Serum uric acid and the relationship with subclinical organ damage in adults
Elevated serum uric acid (SUA) is often present in conditions associated with increased cardiovascular risk yet it is not recognized as a marker of risk. We evaluated whether SUA was associated with evidence of early markers of cardiovascular risk factor including subclinical early organ damage, sympathetic tone and metabolic profile in a healthy population with a high prevalence of obesity.Material and methods:
Data from 281 patients (175 women and 106 men, mean age: 35.5 ± 0.8 years, mean BMI: 33.2 ± 0.5 kg/m2) were retrieved from a database. All participants were healthy, nonsmoker and free of medication.

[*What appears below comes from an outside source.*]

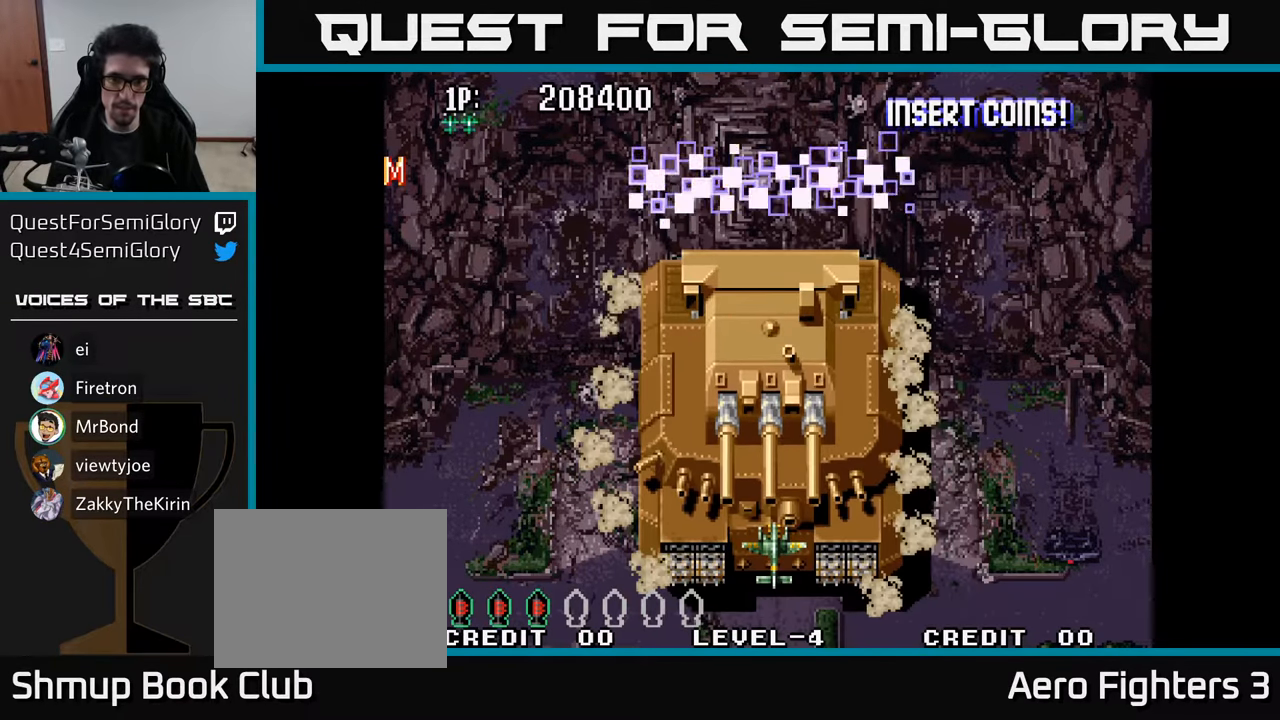
{"buttons": ["A", "DPAD_UP"], "left_stick": "center", "right_stick": "center", "events": [[183, "DPAD_UP", "down"]]}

Available data included metabolic profile, muscle sympathetic nervous activity (MSNA, microneurography), endothelial function (pulse amplitude tonometry, augmentation index), estimated glomerular filtration rate (eGFR) and echocardiography.Results:
With participants grouped into sex-adjusted tertiles of SUA, those in the third tertile of SUA had increased waist circumference, worse metabolic profile (fasting glucose, total cholesterol, triglycerides and HDL), elevated MSNA, decreased endothelial function, increased augmentation index and decreased eGFR compared with those in the first tertile of SUA. In multiple regression analysis adjusted for age, sex, BMI and ethnicity, SUA was independently associated with waist circumference, low-density lipoprotein, triglycerides, augmentation index, MSNA and eGFR, providing a combined adjusted R2 = 0.599 or 60% of the overall variance.Conclusion:
In a healthy population with a high proportion of obesity, SUA is associated with measures of metabolic, end-organ damage and sympathetic tone indicating the potential value of SUA as a marker of early cardiovascular disease development.